───── EXTRACTED INFORMATION ─────

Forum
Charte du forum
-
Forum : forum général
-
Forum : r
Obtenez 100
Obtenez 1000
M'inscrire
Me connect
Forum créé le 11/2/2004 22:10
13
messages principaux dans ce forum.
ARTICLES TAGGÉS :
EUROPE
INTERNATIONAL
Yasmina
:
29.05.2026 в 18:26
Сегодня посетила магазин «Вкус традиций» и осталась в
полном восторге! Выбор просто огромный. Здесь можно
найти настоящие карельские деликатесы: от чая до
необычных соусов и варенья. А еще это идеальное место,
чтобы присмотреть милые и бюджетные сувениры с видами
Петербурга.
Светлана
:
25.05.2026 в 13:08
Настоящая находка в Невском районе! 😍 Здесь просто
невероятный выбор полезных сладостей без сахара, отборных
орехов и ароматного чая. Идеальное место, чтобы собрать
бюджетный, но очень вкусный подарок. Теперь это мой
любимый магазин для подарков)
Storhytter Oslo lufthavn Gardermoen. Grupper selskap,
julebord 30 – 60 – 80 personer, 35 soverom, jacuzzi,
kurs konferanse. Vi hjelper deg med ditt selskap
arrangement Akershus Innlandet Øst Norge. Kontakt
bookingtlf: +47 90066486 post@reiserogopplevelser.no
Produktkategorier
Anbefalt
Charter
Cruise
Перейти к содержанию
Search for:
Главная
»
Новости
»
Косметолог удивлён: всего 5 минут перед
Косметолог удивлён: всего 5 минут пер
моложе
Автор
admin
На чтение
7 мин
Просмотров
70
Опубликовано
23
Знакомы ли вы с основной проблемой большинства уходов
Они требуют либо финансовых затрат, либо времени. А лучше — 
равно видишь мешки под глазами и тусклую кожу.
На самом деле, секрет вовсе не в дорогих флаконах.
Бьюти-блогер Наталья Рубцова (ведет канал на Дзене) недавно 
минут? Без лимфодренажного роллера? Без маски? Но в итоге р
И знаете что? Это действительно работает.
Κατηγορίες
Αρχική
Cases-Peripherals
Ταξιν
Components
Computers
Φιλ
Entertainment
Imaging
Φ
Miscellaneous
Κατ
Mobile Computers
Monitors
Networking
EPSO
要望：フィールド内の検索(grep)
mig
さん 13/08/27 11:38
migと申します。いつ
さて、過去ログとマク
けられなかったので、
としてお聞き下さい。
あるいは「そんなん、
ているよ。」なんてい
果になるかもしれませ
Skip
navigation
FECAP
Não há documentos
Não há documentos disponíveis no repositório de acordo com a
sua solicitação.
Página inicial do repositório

─────

**TASK DESCRIPTION:** Scan the records above and show every line in which the word "просто" occurs.

**RESPONSE AREA:**
полном восторге! Выбор просто огромный. Здесь можно
Настоящая находка в Невском районе! 😍 Здесь просто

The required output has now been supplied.